I believe divide-by-zero produces an exception. The machine can either be configured to mask that exception, or not.

Personally, I am lazy, so I don’t check the mxcsr register before I start running my programs. Maybe gcc does something by default, I don’t know. IMO legitimate division by zero is rare but not impossible, so if you do it, the onus is on you to make sure the flags are set up right.

	▲	epcoa 2 days ago \| parent [-]
		Correct, divide by zero is one of the original five defined IEEE754-1985 exception. But the default behavior then and now is to produce that defined result mentioned and continue execution with a flag set ("default non-stop"). Further conforming implementations also allow "raiseNoFlag". It's well-defined is all that really matters AFAIC.

▲ exDM69 2 days ago | parent | prev | next [-]

It's not always necessary to check for inf/NaN explicitly using isinf/isnan. Both inf and NaN are floating point values with well defined semantics.

I'll give two examples from a recent project where I very intentionally divided by zero. First one was about solving a zero in a derivative and check if it falls on 0..1 range. This exploits the fact that (x < NaN) is always false and comparisons with +/- inf behave as expected.

    float t = a / b; // might divide by zero. NaN if a and b == 0.0, +/- inf if b == 0.0
    if (t > 0.0 && t < 1.0) {
        // we don't get here if t is +/- inf or nan
        split_at(t); // do the thing
    }

The second one was similar, but clamping to 0..1 range using branchless simd min/max.
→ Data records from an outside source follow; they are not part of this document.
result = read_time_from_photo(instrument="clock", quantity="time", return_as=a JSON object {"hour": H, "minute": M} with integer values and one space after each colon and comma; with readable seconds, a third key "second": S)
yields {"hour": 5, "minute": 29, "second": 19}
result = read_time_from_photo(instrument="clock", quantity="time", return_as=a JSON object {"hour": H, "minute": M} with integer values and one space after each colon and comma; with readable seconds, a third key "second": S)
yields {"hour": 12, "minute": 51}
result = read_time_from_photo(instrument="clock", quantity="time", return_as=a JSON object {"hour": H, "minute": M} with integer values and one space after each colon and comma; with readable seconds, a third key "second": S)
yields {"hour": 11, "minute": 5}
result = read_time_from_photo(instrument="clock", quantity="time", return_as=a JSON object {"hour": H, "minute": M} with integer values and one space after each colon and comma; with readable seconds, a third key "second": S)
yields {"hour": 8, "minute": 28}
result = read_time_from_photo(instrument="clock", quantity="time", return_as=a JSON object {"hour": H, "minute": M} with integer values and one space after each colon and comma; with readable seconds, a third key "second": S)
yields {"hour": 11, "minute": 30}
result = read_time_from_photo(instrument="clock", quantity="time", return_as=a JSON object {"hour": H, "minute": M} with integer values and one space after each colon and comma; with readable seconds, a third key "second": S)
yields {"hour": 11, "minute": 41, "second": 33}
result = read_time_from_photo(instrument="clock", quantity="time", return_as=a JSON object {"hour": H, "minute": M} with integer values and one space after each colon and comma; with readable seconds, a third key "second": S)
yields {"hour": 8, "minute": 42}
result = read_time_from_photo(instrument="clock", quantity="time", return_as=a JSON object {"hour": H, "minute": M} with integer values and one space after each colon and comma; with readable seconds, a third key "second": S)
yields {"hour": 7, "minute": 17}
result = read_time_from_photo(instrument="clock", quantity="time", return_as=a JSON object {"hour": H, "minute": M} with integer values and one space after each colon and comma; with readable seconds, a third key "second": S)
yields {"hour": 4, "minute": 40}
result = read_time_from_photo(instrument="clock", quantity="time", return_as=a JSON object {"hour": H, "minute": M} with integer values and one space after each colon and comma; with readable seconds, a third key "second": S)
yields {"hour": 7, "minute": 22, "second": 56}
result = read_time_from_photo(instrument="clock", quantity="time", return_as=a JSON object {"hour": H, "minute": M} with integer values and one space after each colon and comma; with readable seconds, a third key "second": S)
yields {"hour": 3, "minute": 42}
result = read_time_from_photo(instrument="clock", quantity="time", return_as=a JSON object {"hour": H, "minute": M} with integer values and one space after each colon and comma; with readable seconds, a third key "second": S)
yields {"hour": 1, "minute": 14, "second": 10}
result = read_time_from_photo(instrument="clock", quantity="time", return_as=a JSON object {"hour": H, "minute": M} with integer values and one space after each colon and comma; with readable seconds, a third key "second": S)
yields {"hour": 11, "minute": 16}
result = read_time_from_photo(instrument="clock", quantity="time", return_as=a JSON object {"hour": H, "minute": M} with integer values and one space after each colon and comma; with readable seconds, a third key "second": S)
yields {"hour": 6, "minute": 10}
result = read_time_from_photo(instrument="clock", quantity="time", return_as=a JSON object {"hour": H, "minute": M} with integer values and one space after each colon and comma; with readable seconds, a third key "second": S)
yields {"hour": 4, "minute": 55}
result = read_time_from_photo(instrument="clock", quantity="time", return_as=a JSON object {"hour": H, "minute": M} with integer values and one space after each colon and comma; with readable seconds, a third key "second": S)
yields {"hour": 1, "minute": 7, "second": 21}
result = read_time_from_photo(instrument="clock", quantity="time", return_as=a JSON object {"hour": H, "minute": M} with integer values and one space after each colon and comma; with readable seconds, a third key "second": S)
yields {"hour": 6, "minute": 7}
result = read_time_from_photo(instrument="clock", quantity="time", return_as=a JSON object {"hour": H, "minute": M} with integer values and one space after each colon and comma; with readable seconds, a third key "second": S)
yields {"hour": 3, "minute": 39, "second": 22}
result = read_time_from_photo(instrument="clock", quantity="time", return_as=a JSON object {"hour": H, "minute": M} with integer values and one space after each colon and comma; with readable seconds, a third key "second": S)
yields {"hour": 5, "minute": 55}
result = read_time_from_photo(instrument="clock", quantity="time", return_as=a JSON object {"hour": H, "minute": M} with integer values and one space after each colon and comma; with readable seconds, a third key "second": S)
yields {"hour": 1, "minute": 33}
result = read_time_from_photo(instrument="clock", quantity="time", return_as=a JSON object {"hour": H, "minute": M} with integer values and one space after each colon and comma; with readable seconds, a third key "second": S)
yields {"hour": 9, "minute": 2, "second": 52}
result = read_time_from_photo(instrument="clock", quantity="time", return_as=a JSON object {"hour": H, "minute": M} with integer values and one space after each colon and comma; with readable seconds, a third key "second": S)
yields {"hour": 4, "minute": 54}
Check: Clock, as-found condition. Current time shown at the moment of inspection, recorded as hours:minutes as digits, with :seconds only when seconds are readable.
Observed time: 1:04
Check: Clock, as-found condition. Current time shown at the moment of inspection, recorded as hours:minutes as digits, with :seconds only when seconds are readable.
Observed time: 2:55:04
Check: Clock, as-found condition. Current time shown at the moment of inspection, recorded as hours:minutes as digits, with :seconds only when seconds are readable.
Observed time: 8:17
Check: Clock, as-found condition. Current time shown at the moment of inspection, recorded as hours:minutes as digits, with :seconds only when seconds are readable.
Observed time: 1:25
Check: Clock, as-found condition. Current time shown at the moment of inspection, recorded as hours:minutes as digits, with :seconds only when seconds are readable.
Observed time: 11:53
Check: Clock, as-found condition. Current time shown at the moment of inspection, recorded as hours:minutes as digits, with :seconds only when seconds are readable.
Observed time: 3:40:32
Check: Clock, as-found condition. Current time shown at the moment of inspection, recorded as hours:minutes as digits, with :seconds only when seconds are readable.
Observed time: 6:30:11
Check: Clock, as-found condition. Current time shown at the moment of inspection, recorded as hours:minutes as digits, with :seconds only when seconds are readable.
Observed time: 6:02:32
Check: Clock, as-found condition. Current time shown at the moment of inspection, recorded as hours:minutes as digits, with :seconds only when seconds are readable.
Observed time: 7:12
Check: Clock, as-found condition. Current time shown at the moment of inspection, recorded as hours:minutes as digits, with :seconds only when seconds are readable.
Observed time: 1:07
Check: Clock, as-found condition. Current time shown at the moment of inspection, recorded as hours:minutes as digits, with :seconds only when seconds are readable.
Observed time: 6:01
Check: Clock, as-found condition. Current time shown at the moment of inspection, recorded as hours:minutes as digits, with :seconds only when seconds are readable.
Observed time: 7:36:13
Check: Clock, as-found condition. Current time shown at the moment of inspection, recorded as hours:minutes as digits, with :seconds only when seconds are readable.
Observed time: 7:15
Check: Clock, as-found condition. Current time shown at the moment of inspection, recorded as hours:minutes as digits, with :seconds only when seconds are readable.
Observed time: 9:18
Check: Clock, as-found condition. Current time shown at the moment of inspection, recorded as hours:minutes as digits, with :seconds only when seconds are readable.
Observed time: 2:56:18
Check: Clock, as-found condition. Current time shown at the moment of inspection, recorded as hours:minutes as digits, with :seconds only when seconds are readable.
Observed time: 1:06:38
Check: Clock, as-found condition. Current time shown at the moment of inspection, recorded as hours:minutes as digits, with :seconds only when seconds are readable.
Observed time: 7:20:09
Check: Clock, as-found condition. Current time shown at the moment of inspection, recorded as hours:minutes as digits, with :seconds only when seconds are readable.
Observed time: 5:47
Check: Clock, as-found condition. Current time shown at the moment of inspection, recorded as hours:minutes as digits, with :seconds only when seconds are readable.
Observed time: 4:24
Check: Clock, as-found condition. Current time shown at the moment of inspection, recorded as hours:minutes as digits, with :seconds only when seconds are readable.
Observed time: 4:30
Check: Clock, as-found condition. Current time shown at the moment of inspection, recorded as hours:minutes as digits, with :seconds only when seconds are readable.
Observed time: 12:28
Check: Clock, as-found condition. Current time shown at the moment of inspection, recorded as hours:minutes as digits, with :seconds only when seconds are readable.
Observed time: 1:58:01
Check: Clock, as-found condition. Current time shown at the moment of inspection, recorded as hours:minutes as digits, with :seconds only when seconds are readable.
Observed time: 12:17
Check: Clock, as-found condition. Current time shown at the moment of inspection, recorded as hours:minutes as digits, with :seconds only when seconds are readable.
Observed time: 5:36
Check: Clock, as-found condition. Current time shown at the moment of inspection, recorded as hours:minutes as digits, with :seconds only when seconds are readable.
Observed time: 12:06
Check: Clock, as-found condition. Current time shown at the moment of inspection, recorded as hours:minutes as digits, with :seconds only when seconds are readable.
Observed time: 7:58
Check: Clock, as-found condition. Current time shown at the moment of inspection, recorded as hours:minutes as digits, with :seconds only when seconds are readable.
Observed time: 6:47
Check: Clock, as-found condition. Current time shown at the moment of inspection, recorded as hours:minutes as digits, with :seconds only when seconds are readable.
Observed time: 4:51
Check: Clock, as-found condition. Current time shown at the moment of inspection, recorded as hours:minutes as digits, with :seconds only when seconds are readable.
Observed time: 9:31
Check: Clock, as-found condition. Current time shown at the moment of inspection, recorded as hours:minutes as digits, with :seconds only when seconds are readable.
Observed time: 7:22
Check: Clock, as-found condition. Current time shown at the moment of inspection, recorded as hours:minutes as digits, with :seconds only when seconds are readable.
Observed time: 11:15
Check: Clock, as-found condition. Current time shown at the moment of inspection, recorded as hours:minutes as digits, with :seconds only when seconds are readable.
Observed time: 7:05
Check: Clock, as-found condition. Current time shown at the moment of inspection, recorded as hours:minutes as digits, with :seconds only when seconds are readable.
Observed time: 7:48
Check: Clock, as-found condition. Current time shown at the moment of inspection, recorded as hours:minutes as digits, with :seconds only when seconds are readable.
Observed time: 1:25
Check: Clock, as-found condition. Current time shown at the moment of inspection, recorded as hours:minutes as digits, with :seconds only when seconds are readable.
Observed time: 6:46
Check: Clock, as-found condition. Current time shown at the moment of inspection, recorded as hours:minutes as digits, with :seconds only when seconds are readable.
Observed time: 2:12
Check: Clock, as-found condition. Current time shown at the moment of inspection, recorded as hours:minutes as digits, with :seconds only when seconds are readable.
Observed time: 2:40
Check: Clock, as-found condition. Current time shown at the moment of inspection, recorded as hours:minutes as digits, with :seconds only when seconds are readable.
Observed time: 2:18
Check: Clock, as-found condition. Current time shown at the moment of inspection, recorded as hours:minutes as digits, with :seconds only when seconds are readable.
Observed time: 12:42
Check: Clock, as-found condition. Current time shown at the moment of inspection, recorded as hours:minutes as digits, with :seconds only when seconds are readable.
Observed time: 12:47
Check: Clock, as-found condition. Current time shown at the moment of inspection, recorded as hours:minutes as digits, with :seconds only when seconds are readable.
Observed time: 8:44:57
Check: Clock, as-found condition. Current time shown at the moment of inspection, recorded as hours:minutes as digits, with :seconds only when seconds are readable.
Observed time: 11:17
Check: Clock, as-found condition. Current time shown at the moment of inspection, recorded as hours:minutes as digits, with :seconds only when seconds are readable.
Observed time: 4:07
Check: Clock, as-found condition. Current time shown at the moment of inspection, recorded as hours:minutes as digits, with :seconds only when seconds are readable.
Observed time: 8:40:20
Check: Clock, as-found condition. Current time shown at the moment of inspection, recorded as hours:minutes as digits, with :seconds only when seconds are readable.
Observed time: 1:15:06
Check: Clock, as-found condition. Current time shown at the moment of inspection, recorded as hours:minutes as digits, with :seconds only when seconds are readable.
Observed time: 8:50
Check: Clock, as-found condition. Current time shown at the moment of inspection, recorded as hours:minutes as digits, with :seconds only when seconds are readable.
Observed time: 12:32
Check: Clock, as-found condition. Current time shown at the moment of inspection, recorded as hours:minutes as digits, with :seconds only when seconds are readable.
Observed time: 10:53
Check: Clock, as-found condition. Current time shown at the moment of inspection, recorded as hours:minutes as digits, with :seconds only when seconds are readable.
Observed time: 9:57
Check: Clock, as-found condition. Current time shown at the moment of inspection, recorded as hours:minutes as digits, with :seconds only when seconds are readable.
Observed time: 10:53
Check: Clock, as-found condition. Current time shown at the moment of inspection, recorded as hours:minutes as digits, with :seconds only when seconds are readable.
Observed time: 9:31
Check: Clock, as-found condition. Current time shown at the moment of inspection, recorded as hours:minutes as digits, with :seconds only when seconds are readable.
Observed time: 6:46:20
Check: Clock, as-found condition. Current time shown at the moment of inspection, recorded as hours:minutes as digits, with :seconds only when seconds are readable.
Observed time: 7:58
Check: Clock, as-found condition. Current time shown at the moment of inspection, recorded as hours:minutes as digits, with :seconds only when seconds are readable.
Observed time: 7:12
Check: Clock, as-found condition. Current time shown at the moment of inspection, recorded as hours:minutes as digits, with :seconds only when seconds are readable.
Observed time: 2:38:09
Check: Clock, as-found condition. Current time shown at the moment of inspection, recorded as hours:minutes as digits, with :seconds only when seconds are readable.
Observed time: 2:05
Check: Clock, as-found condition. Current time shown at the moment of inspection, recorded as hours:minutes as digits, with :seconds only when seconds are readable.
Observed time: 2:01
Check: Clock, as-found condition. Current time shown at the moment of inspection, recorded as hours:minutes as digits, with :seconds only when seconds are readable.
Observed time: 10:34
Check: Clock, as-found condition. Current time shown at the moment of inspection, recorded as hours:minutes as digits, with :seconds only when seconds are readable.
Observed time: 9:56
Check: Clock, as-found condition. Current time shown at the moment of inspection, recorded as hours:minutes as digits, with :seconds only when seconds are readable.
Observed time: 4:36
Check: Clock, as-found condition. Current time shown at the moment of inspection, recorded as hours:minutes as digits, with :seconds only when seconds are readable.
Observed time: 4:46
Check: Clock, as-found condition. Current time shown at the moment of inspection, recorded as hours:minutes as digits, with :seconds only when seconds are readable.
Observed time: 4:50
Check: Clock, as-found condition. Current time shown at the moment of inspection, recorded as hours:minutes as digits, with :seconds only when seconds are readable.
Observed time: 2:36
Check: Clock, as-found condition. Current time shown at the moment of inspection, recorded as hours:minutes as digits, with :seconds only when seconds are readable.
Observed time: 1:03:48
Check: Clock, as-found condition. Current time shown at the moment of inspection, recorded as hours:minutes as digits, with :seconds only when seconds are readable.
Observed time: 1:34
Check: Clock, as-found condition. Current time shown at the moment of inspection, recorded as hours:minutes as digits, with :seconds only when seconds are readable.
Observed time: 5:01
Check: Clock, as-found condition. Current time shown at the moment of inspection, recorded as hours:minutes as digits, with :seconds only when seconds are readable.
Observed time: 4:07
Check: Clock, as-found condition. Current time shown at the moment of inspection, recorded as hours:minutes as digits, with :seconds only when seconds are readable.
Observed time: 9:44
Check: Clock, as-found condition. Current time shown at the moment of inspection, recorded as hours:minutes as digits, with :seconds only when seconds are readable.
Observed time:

    f32x8 x = a / b; // might divide by zero
    return simd_min(simd_max(0.0, x), 1.0); // returns 0 for -inf or nan, 1 for +inf

In both of these cases, explicitly checking for division by zero or isinf/isnan would've been (worse than) useless because just using the inf/NaN values gave the correct answer for what comes next.

▲ mike_ivanov 3 days ago | parent | prev | next [-]

This is the Result monad in practice. It allows you to postpone error handling until the computation is done.

▲ wpollock 2 days ago | parent | prev | next [-]

It has always amused me that Integer division by 0 results in "floating point exception", but floating point division by 0.0 doesn't!

▲ TehShrike 3 days ago | parent | prev [-]

You can divide by zero, but you mayn't.